Objectives: Plunging ranula is a pseudocyst of saliva extravasated from the sublingual gland (SLG) to the submandibular space. This is treated by transoral excision of the SLG or transcervical cyst excision that might differently affect surgical morbidity and recurrence. This study compared the clinical outcomes of complete vs partial excision of the SLG for plunging ranula.
Study design: A nonrandomized comparative study.

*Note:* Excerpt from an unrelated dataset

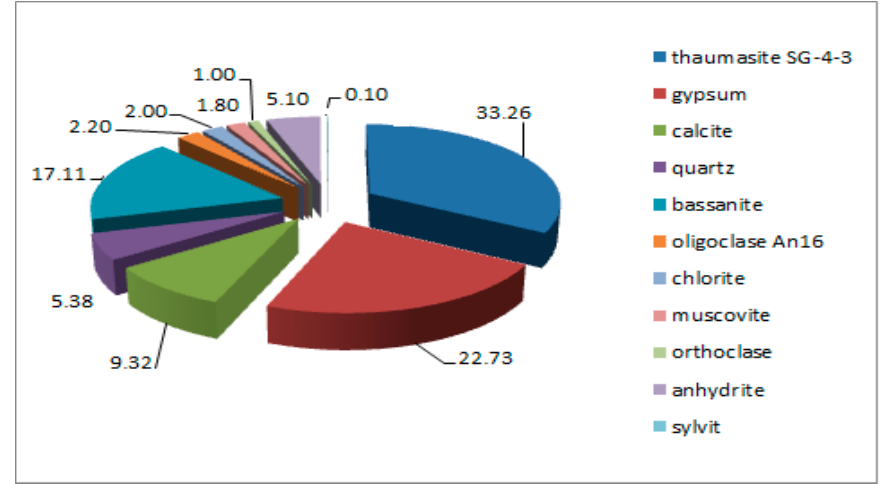
Figure 1. Mineralogical analysis of solids sample (Stage 1) acquired from waste sludge water [%].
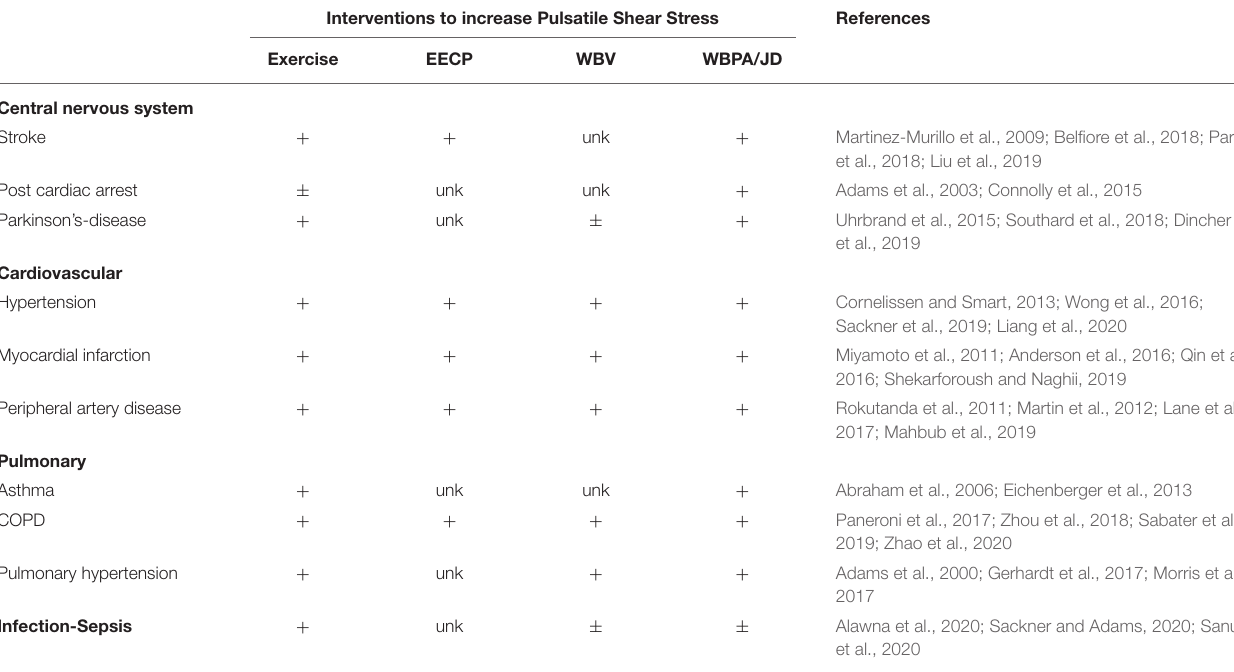
TABLE 1 | The effects of non-pharmacologic interventions which increase pulsatile shear stress on selected diseases. Interventions to increase Pulsatile Shear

Setting: Academic medical center.
Methods: This study included 42 patients with plunging ranula who underwent complete or partial excision of the SLG with the evacuation of cystic content. Two surgical methods of complete or partial SLG resection were alternatively allocated to consecutive patients without randomization. The primary outcome was a postoperative recurrence. Secondary outcomes were operation time and complications.
Results: Complete and partial excision of the SLG was performed in 22 and 20 patients, respectively, without injury to the Wharton's duct or the lingual nerve. Postoperative complications in 42 patients were minor with temporary events: hematoma, 1 (5%); tongue numbness, 2 (5%); dysgeusia, 4 (9%); and dysphagia, 2 (5%), which did not differ between patients with complete and partial excision of the SLG (P > .1). However, recurrence occurred in only 5 of 20 patients with partial SLG excision but none of 22 patients with complete SLG excision for a median follow-up of 36 months.
Conclusions: Complete SLG excision is preferred over partial SLG excision to treat plunging ranula for reducing postsurgical risks of complications and recurrence.
Keywords: complications; plunging ranula; recurrence; sublingual gland; transoral excision.